Opdracht 1:
Leg met de leestekst over de vrije school uit waarom oud-vrijeschoolleerlingen volgens Mayo goed aanvoelen wat de juiste keuze is.
Opdracht 2:
Hoeveel oud-vrijeschoolleerlingen interviewde Akke Faling volgens de leestekst over de vrije school, en hoe oud waren ze?
Opdracht 3:
Schrijf de leestekst over de vrije school verder na de laatste zin.

Leestekst:

────────────────────────────────────────

Ik denk dat je pesten nooit helemaal kunt uitbannen
Volgens Minke is de vrije school niet helemaal vrij van discriminatie of uitsluiting: “Ik had op de vrije school een jongen in de klas die autisme had. Hij hielp de roostermaker van onze school en zorgde er zo voor dat onze klas altijd het fijnste rooster kreeg. Hoewel de klas dat waardeerde, was hij toch te anders, waardoor hij vaak alleen was en af en toe gepest werd. Ik denk dat je pesten nooit helemaal kunt uitbannen.”
Aziza Mayo: “Op de vrije school ben je jezelf, maar je bent niet op jezelf - je bent altijd onderdeel van een groep. Waarden als solidariteit en gelijkwaardigheid zijn daarom ook heel belangrijk binnen de vrije school. Je zult je dus als individu ook voor een deel moeten invoegen en dat lukt niet altijd. In het voorbeeld van de autistische jongen gebeurt dat wel wanneer hij aan het rooster voor de klas werkt, maar de rest van de tijd niet. Dan staat hij aan de rand van de groep en schuurt zijn individualiteit met de behoeften van het grotere geheel, in dit geval de klas.”
Weerbaarheid
Mijn tweede vraag gaat over weerbaarheid: word je een watje of juist een stabiele topper? Volgens Minke is het niet zo dat je na de vrije school zonder ruggengraat de wereld in wordt geworpen. Integendeel: “Op school was er veel meer aandacht voor je kwaliteiten dan voor je tekortkomingen. Je werd ook actief gestimuleerd om iets met die kwaliteiten te doen, ook al vond je dat eng. Zo moest ik als klein, verlegen meisje ooit de boze koningin spelen in een toneelstuk. Achteraf voelde ik me heel trots. Dankzij de vrije school sta ik nu steviger in mijn schoenen, denk ik.”
Aziza Mayo heeft met haar lectoraat onderzoek gedaan naar hoe oud-vrijeschoolleerlingen vormgeven aan hun leven. Akke Faling nam diepte-interviews af bij een diverse groep van twaalf oud-vrijeschoolleerlingen tussen de 35 en 42 jaar oud. Ze stelde vragen gerelateerd aan opleiding en werk, relaties en sociale verbanden, en persoonlijke ontwikkeling en initiatief. Hieruit bleek onder meer dat deze mensen het gevoel hebben dat ze goed weten wat ze willen, zonder zich daarbij al te veel te laten beïnvloeden door anderen. Daarnaast zijn ze van mening dat je niet het slachtoffer bent van de situatie waar je je in bevindt.
Lees ook
Hoe het IQ van je vroegste makker jouw intelligentie beïnvloedt
Keuzes maken die tegen de verwachtingen van de maatschappij ingaan duidt op zelfvertrouwen, maar dat betekent niet dat het voor oud-vrijeschoolleerlingen makkelijk is om die keuzes te maken. Mayo: “Wat je ziet is dat mensen die de vrije school hebben gedaan goed aanvoelen wat de juiste keuze is, omdat ze op school zowel hebben geleerd om te onderzoeken wie ze zijn, als wat ze met hun kwaliteiten kunnen en willen bijdragen aan de wereld. Je hoort ook vaak van die oud-leerlingen hoe prettig ze het vonden dat ze zo zichzelf konden zijn op school.”

────────────────────────────────────────

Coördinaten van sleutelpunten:
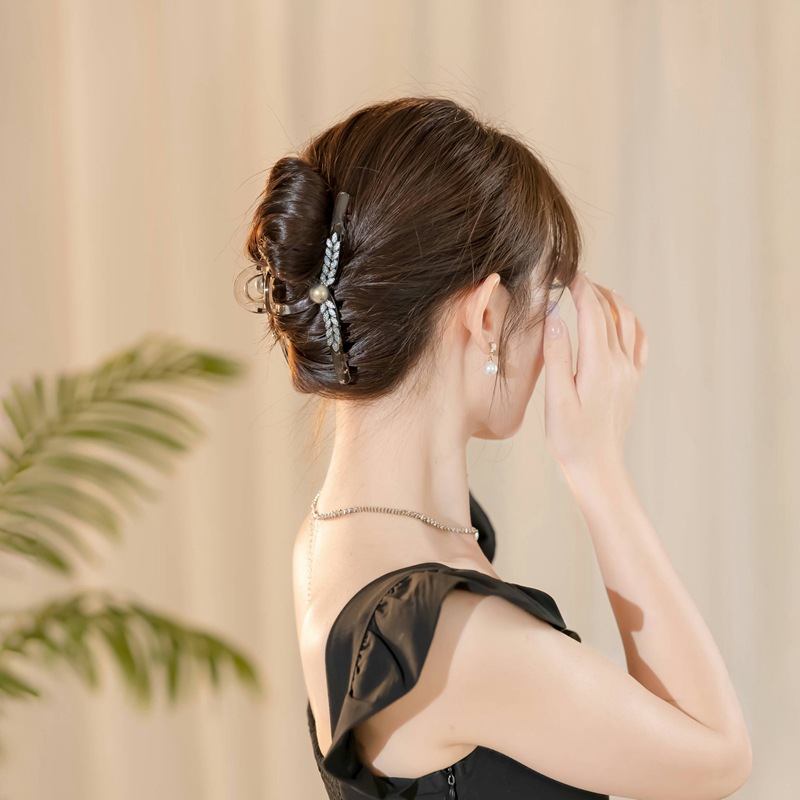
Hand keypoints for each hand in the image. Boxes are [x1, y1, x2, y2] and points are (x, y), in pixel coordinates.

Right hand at [542, 272, 647, 472]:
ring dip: (614, 302)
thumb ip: (557, 355)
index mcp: (599, 365)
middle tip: (574, 277)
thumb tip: (555, 316)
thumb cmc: (570, 438)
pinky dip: (630, 323)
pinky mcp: (633, 382)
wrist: (597, 467)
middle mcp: (620, 364)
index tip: (566, 272)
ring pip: (628, 324)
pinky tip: (620, 321)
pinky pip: (639, 342)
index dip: (580, 288)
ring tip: (596, 291)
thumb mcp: (556, 398)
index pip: (593, 312)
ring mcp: (631, 372)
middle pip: (611, 313)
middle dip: (593, 290)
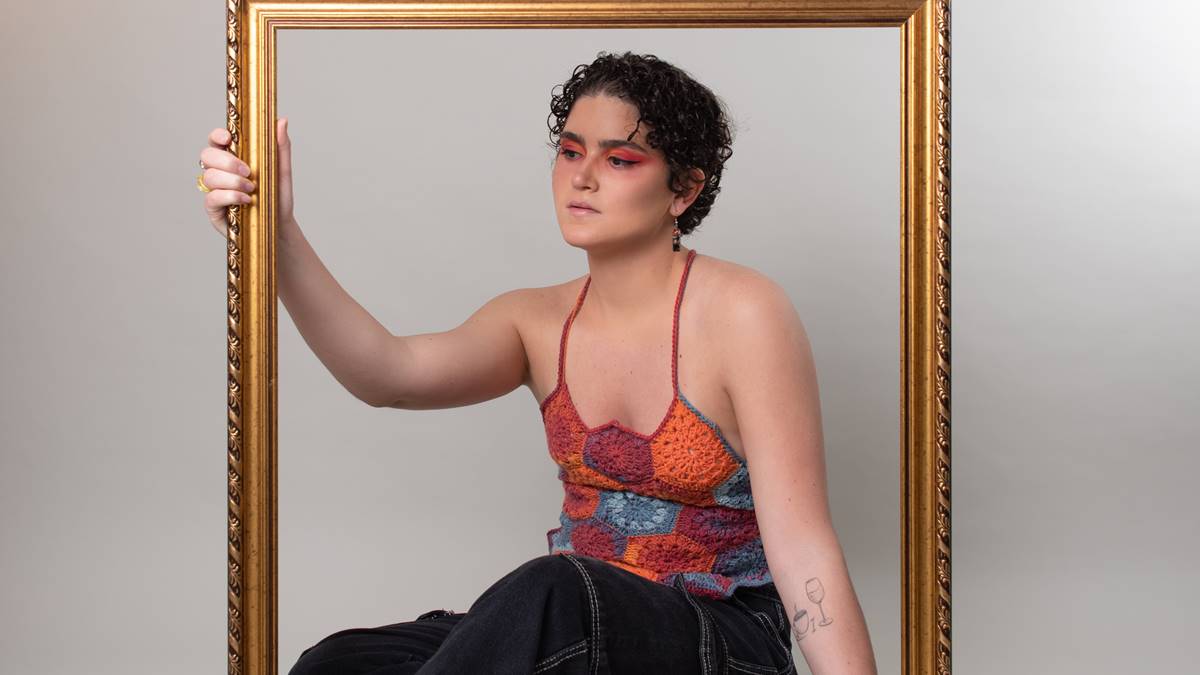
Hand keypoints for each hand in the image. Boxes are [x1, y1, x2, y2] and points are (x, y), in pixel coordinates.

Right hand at [198, 118, 294, 237]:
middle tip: (248, 171)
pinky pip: (211, 197)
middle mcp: (221, 172)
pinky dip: (229, 196)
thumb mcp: (281, 171)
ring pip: (209, 176)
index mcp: (234, 158)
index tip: (227, 137)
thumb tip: (281, 120)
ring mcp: (215, 190)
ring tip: (251, 188)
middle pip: (207, 155)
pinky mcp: (214, 209)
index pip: (216, 141)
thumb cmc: (277, 198)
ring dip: (232, 181)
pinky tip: (245, 200)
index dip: (217, 136)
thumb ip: (280, 147)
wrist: (280, 227)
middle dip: (226, 160)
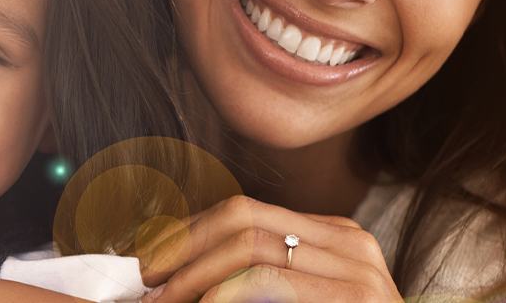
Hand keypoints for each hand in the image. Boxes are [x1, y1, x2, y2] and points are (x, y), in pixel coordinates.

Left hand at [139, 195, 400, 302]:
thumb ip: (254, 284)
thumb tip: (177, 278)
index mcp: (332, 237)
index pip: (244, 212)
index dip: (189, 233)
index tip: (153, 262)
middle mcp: (348, 241)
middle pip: (242, 217)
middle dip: (184, 246)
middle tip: (148, 281)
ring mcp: (357, 267)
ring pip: (250, 242)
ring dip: (194, 274)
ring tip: (165, 300)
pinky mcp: (354, 297)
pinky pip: (270, 279)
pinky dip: (226, 292)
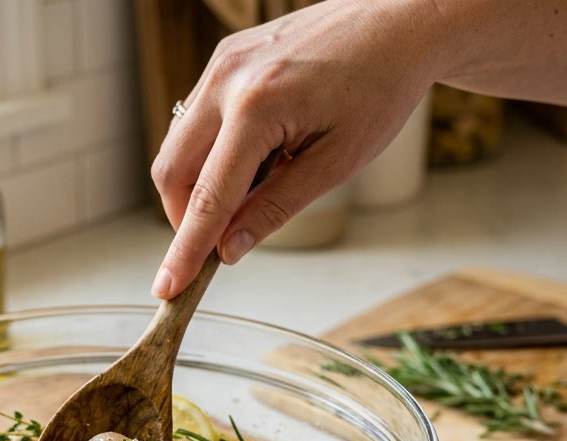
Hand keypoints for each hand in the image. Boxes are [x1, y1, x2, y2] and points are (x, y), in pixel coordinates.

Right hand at [149, 1, 439, 297]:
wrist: (399, 23)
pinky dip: (210, 154)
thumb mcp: (336, 162)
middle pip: (172, 171)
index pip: (207, 197)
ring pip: (178, 146)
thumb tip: (229, 249)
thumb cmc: (381, 87)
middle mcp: (226, 79)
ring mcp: (221, 63)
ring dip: (197, 185)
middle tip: (219, 244)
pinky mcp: (225, 58)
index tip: (167, 287)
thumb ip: (275, 208)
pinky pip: (196, 119)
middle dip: (185, 217)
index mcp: (257, 107)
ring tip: (252, 192)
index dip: (185, 249)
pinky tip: (253, 159)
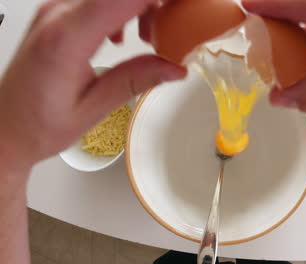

────────────────────────────────────────

Uitwerking 1:
Volgens Mayo komt dat doordat ze op school hebben geleerd te onderzoeken wie ze zijn. Ook hebben ze daar geleerd wat ze met hun kwaliteiten kunnen en willen bijdragen aan de wereld.

Uitwerking 2:
Twaalf oud-vrijeschoolleerlingen tussen de 35 en 42 jaar oud.

Uitwerking 3:
De kosten van vrijheid?
Enerzijds kun je op de vrije school kennelijk blauw haar nemen zonder uitgelachen te worden. Anderzijds kan ik me voorstellen dat die grote ruimte om jezelf te zijn ervoor zorgt dat eventuele problemen in je ontwikkeling niet zo snel geconstateerd worden. Dat overkwam Philippe: “Het liep bij mij een beetje klem op school. Ik heb dyslexie en ADHD en kreeg niet de ondersteuning die ik nodig had.”
Minke herkent dat laatste. “Hoewel ik echt het gevoel had dat er naar me werd omgekeken, werd er pas in de laatste klas van de middelbare school dyslexie bij mij geconstateerd. En dat terwijl ik er best hard aan moest trekken op het vwo.”
Ook Mayo erkent dat dit een probleem is dat voorkomt op vrije scholen: “Op de vrije school wordt het niet als problematisch gezien als je in je eigen tempo leert, dus men gaat ook niet zo snel op zoek naar verklaringen als je tempo iets lager ligt” legt Mayo uit. “Daardoor kunnen kinderen met leerproblemen zich soms niet gezien voelen. Hetzelfde geldt bijvoorbeeld voor kinderen die hoogbegaafd zijn. Ik heb wel het idee dat er op de vrije school nu meer aandacht is voor dat probleem, maar het blijft een vraagstuk.”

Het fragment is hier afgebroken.